Three-phase switch with control of all three phases
If the three-phase switch has this bar, then it must be reflected on the diagram. Therefore, on all three or more linear circuits, this bar is displayed. That is, we have a switch with simultaneous switching of all three phases.
Attention: Here I would like to note that two-phase switches are displayed in a similar way. On which, respectively, two switches connected by a bar are displayed. In order not to litter our table, we will not indicate such a designation of the breaker on the diagram.
Three-way circuit breaker
A separate option is the designation of the so-called throw-over switches. These are knife switches that have three positions - “on” position 1, “on” position 2 and “off”. How such a switch is indicated on the three-line diagram, you can see in the figure below.
Cross over switch on single line diagram
The designation on the switch-over switch types for single-line diagrams is shown in the picture on the left. The only difference is that not all three phases are indicated, but only one conditionally average.

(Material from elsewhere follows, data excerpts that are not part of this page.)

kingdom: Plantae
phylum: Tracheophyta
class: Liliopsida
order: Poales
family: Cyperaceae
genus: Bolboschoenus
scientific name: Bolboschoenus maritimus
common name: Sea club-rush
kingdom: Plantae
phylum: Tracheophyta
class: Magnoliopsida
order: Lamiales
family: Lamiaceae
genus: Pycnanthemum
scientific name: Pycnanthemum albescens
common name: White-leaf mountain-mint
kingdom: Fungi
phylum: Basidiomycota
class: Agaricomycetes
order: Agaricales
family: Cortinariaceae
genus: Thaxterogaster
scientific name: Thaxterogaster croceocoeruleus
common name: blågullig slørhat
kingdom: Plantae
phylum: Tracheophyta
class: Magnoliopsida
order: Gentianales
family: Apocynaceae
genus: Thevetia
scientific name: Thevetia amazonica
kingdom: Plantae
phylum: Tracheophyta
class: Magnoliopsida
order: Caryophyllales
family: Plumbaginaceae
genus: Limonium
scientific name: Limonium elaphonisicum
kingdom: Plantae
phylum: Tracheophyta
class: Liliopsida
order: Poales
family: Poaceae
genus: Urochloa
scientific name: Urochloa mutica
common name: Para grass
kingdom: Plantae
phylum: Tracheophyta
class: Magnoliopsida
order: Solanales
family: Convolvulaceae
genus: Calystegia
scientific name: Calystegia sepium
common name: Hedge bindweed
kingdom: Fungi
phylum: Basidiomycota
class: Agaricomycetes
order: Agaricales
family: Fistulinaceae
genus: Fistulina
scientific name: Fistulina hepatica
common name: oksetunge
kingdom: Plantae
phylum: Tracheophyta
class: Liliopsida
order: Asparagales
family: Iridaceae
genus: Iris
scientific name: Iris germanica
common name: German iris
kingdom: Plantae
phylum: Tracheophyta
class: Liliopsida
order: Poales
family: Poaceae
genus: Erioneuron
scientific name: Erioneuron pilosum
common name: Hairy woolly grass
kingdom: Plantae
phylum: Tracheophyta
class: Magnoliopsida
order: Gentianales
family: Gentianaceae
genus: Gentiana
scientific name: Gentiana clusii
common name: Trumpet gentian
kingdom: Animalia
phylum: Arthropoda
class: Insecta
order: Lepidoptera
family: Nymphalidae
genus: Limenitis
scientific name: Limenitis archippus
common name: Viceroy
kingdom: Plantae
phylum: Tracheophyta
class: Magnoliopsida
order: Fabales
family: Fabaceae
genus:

Transition from single-line to three-line diagram
We have already said that in some cases you may encounter the transition of a single-line scheme to a multi-linear one. The designation of the circuit breaker on the electrical circuit is just such an option.
Breaker with closed phase "C" in normal operation
Note! On all the above options with phase-controlled control of the knife switch, it is possible to connect one or several elements, which signals their normally closed position. That is, under normal operating conditions, these knife switches should be turned on, and the elements shown open-ended should be turned off.
A switch on the wiring diagram, and the designation of other elements in the diagram, can have many variations. This is due both to the features of the outline of the scheme, and the tasks facing the designer. But in any case, they meet the standards of ESKD and obey a single rule that you can easily catch from the most common designations given by us.What it is?